◆ **READING TEXT**

[Start]

Sun, 20 Jul 1997

Tailor says his craft will never go out of style

By I. Christianto

JAKARTA (JP): Just eight or even three hours for a new tailored suit? No joke, according to some tailors in the capital.

Despite all the gloomy predictions, the garment and ready-to- wear apparel sectors are unlikely to sound the death knell for the tailoring business. Tailors say the creative process of sewing and designing involves taste and artistic values, and will never go out of style.

Anil K. Adnani, director of Srivishnu Tailor in Jakarta, believes there will always be customers for tailors.

"This is about service and quality," he said. "Suits and other clothing must fix the body. It's made to measure. The result will prove the expertise of the maker."

"Some people are fond of buying branded suits. But many of them usually see tailors for alterations as, frequently, particu lar parts of the suits do not match perfectly with their body shapes."

Vice chairman of the Indonesian Tailor Association (ITA), Sunder B.C., agrees that tailors will always have a place.

"Mass production usually has the same model, limited choice of colors and sizes," he said.

Customers who understand more sophisticated apparel or who want to dress up to the nines will seek out tailors for their clothing. "They will have more choices in color, types of material. The clothing will, of course, fit perfectly with their bodies.

"People will have satisfaction at tailors," he said.

ITA, set up in 1981, now groups 165 tailors, 63 out which are located in Jakarta.

"Through the association we can participate in worldwide tailor-related activities including events held by the Federation of Asian Master Tailor and the World Tailor Congress," Sunder explained, adding that members of the association could also learn new tailoring methods and other developments in the busi ness.

"We will also participate in a tailor congress on July 29 in Valencia, Spain. There we can share our experiences and observe the tailoring development."

[End]

◆ **MATERIAL SHOWN**
[Start]

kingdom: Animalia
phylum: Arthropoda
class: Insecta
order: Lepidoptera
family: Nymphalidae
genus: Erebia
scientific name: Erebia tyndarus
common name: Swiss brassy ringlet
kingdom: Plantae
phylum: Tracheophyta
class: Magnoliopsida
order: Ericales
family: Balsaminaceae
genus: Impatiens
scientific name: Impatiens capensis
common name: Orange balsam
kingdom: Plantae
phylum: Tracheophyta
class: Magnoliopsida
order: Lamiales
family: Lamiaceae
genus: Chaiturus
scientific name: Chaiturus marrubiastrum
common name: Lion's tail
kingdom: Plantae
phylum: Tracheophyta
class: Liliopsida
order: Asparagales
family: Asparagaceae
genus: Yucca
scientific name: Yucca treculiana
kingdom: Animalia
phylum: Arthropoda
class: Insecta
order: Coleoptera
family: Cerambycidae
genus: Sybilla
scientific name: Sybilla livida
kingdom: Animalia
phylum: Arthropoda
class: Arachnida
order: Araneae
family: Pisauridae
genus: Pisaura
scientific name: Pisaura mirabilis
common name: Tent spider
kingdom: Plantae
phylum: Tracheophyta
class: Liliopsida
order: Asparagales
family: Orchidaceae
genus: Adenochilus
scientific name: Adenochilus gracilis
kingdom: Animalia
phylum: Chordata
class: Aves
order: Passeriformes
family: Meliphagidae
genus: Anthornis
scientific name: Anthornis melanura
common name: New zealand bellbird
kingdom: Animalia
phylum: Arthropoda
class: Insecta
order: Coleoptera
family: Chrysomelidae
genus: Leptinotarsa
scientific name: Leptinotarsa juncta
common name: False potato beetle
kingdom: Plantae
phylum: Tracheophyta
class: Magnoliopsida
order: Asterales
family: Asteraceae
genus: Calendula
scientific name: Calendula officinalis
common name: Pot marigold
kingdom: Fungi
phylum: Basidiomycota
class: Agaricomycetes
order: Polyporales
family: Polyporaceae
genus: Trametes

[End]

◆ **EXERCISE BRIEF**
Continue the article about Jakarta tailors from the point where it stops.

◆ **RESULT OF THE EXERCISE**
According to Sunder, ITA members now comprise only "high level" clothes-makers. "We also want the medium and small tailors to join the association, but financial issues often hinder them from joining."

Another executive of the association, Uun F. Firmansyah, said tailors and fashion designers were not in competition.

"Tailors and designers go their own ways. We also have good prospects for the future. People will always see tailors for good clothes."

Sunder said that although the tailoring business has flourished in the country, Indonesia, unlike other countries, does not have any institutions for teaching the craft.

He touched on the difference between a tailor and modiste, who deals with only designing or sewing. "Tailoring includes raw material making, textile selection, choice of colors, cutting, sewing and measuring."

Process

Professional clothes-makers, according to Adnani, will usually need some eight hours to make a suit or four hours for a pair of trousers.

"I don't know if there are tailors who can guarantee that they could tailor a suit within three hours," he said, referring to the promotional gimmicks of some tailors, including several in the Pasar Baru area in Central Jakarta, who claim they can turn out a suit in that time.

Adnani said tailoring begins when customers come for a new suit.

"If they don't have their own materials, customers will first select the sort and colors of the cloth and then ask for the price. After pricing is agreed, they will have themselves measured. After the material is cut by a master tailor, it is delivered to a chief who is responsible for preparing the sewing equipment.

"The suit is then tailored. This means that 75 percent of the work is done. Then the almost-finished suit is returned to the master who will ask customers to fit it. If everything runs smoothly, the suit will be just completed."

As a business, tailors have to offer quality services, Adnani added, stating that professionally tailored suits could cause dramatic changes in appearance, such as making an overweight person appear slimmer.

"A good suit can hide fat, for instance. Sometimes we see gentlemen wearing single or double-breasted but their appearance is not neat.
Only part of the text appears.